### Input material
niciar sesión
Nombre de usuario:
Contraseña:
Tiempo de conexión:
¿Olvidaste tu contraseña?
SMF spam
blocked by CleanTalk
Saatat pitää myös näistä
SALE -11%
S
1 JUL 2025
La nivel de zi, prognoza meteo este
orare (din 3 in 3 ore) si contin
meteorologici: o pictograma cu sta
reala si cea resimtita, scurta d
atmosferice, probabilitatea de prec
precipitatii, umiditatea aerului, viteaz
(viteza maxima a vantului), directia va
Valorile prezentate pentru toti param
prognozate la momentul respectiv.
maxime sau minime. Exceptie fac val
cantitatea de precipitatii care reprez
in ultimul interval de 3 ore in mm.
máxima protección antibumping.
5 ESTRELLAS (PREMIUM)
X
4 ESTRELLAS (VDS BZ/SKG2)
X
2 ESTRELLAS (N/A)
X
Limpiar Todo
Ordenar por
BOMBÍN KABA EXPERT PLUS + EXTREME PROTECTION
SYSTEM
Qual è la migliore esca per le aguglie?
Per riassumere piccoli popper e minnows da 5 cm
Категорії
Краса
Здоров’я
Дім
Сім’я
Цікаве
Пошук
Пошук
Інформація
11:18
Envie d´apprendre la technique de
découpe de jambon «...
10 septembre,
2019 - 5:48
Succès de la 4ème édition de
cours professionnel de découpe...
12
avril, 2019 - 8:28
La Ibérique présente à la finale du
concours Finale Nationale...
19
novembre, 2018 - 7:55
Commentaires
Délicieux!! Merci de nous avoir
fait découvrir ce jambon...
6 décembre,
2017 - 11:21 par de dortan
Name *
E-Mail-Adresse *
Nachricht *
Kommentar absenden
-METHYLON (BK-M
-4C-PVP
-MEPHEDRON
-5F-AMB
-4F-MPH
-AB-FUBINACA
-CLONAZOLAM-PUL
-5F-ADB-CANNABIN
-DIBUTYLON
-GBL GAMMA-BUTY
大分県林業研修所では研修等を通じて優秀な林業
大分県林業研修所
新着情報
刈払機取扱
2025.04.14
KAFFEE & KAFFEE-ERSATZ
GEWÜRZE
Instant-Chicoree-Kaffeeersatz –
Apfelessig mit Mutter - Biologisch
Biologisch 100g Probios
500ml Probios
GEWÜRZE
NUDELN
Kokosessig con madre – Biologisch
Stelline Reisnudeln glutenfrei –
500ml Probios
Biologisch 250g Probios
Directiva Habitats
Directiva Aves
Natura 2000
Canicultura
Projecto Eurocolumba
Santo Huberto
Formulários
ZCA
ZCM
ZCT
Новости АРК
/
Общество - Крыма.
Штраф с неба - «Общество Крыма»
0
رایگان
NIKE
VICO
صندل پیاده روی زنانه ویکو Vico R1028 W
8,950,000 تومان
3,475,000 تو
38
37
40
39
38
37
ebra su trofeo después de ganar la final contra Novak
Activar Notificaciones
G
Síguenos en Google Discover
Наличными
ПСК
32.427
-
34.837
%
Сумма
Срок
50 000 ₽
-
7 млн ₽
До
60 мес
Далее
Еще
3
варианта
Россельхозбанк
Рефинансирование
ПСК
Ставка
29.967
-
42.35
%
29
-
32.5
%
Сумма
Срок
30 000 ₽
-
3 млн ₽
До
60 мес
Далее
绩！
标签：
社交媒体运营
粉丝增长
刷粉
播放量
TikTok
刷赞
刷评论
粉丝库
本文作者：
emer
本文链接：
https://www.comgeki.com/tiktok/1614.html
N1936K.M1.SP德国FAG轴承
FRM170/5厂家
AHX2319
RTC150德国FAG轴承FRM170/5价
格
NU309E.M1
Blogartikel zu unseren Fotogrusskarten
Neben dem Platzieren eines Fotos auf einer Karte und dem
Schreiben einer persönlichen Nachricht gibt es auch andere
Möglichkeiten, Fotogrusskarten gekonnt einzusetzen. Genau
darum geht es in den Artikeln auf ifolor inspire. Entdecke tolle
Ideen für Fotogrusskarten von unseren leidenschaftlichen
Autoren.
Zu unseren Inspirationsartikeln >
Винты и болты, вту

### Exercise directions
Return, line for line and unchanged, the data from its first line through the line containing "meteorologici: o pictograma cu sta".

### Finished exercise
niciar sesión
Nombre de usuario:
Contraseña:
Tiempo de conexión:
¿Olvidaste tu contraseña?
SMF spam
blocked by CleanTalk
Saatat pitää myös näistä
SALE -11%
S
1 JUL 2025
La nivel de zi, prognoza meteo este
orare (din 3 in 3 ore) si contin
meteorologici: o pictograma cu sta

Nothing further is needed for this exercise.